### Directions for this task:
Lines that contain the string "information" are the ones to list; copy all of them from the records.

Page images and extracted text

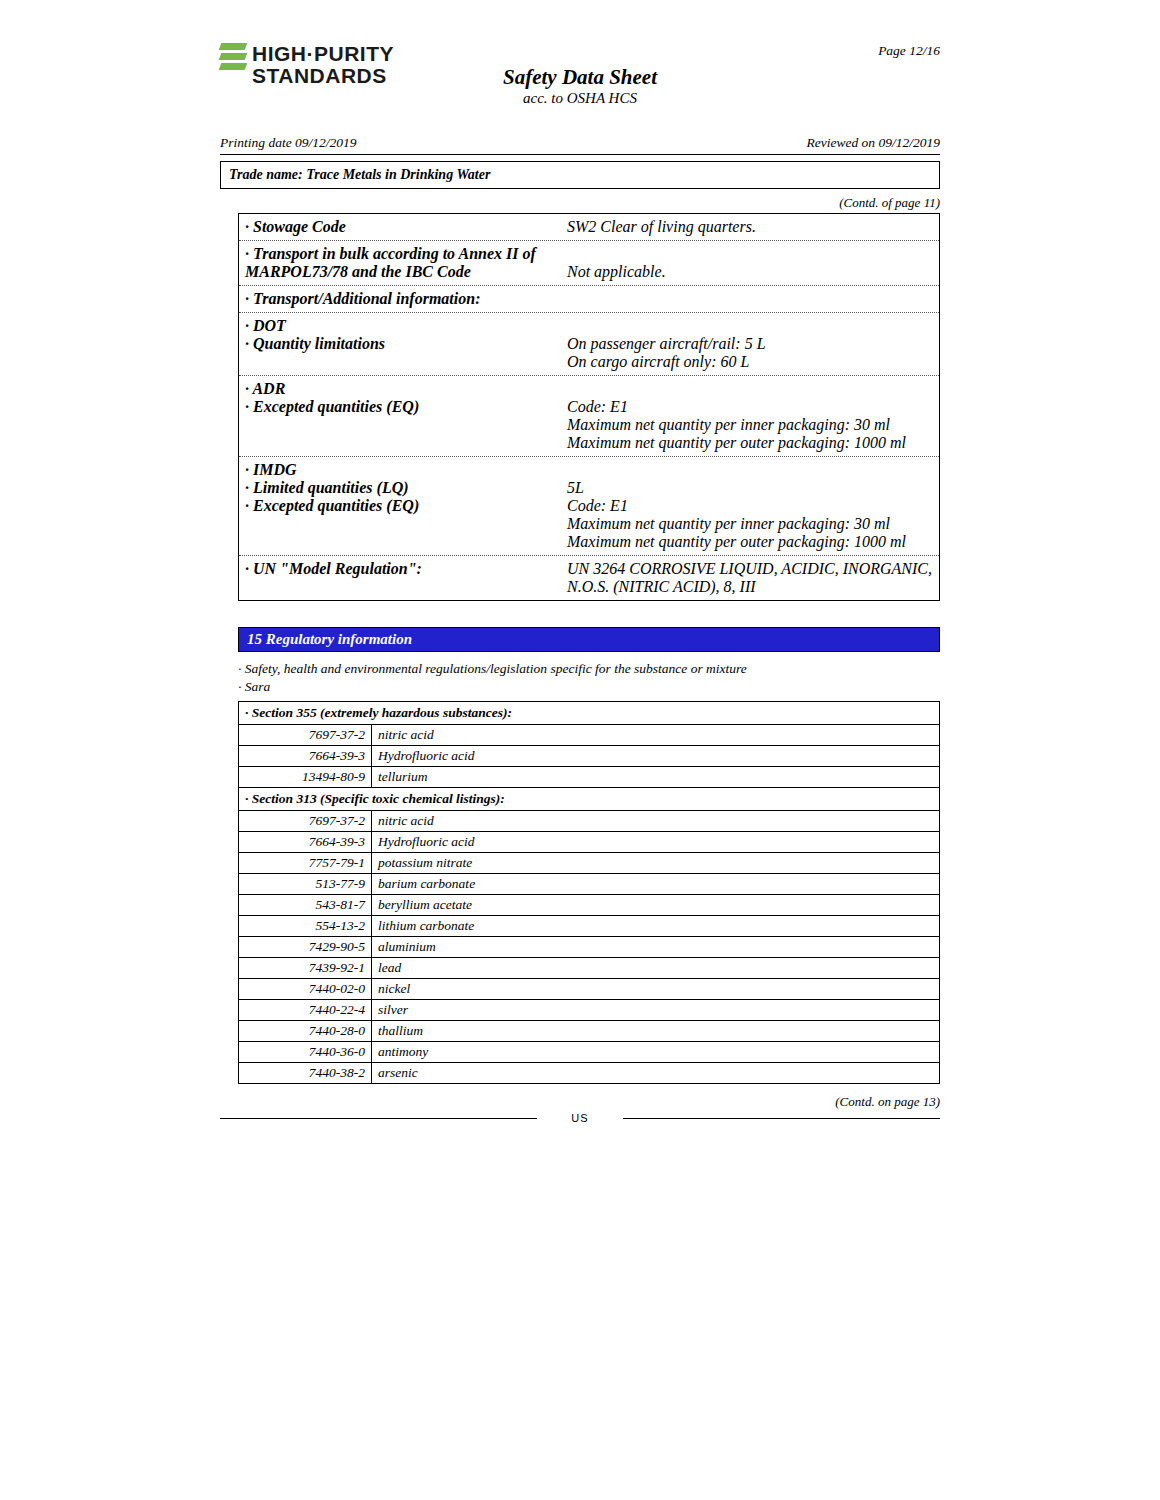HIGH·PURITY STANDARDS
Page 12/16
Safety Data Sheet
acc. to OSHA HCS
Printing date 09/12/2019 Reviewed on 09/12/2019
Trade name: Trace Metals in Drinking Water
(Contd. of page 11)
· Stowage Code
SW2 Clear of living quarters.
· Transport in bulk according to Annex II of
MARPOL73/78 and the IBC Code
Not applicable.
· Transport/Additional information:
· DOT
· Quantity limitations
On passenger aircraft/rail: 5 L
On cargo aircraft only: 60 L
· ADR
· Excepted quantities (EQ)
Code: E1
Maximum net quantity per inner packaging: 30 ml
Maximum net quantity per outer packaging: 1000 ml
· IMDG
· Limited quantities (LQ)
· Excepted quantities (EQ)
5L
Code: E1
Maximum net quantity per inner packaging: 30 ml
Maximum net quantity per outer packaging: 1000 ml
· UN "Model Regulation":
UN 3264 CORROSIVE LIQUID, ACIDIC, INORGANIC, N.O.S. (NITRIC ACID), 8, III
15 Regulatory information
· Safety, health and environmental regulations/legislation specific for the substance or mixture
· Sara
· Section 355 (extremely hazardous substances):
| 7697-37-2 | nitric acid |
| 7664-39-3 | Hydrofluoric acid |
| 13494-80-9 | tellurium |
· Section 313 (Specific toxic chemical listings):
| 7697-37-2 | nitric acid |
| 7664-39-3 | Hydrofluoric acid |
| 7757-79-1 | potassium nitrate |
| 513-77-9 | barium carbonate |
| 543-81-7 | beryllium acetate |
| 554-13-2 | lithium carbonate |
| 7429-90-5 | aluminium |
| 7439-92-1 | lead |
| 7440-02-0 | nickel |
| 7440-22-4 | silver |
| 7440-28-0 | thallium |
| 7440-36-0 | antimony |
| 7440-38-2 | arsenic |
(Contd. on page 13)
US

### Task output:
· Transport/Additional information:
15 Regulatory information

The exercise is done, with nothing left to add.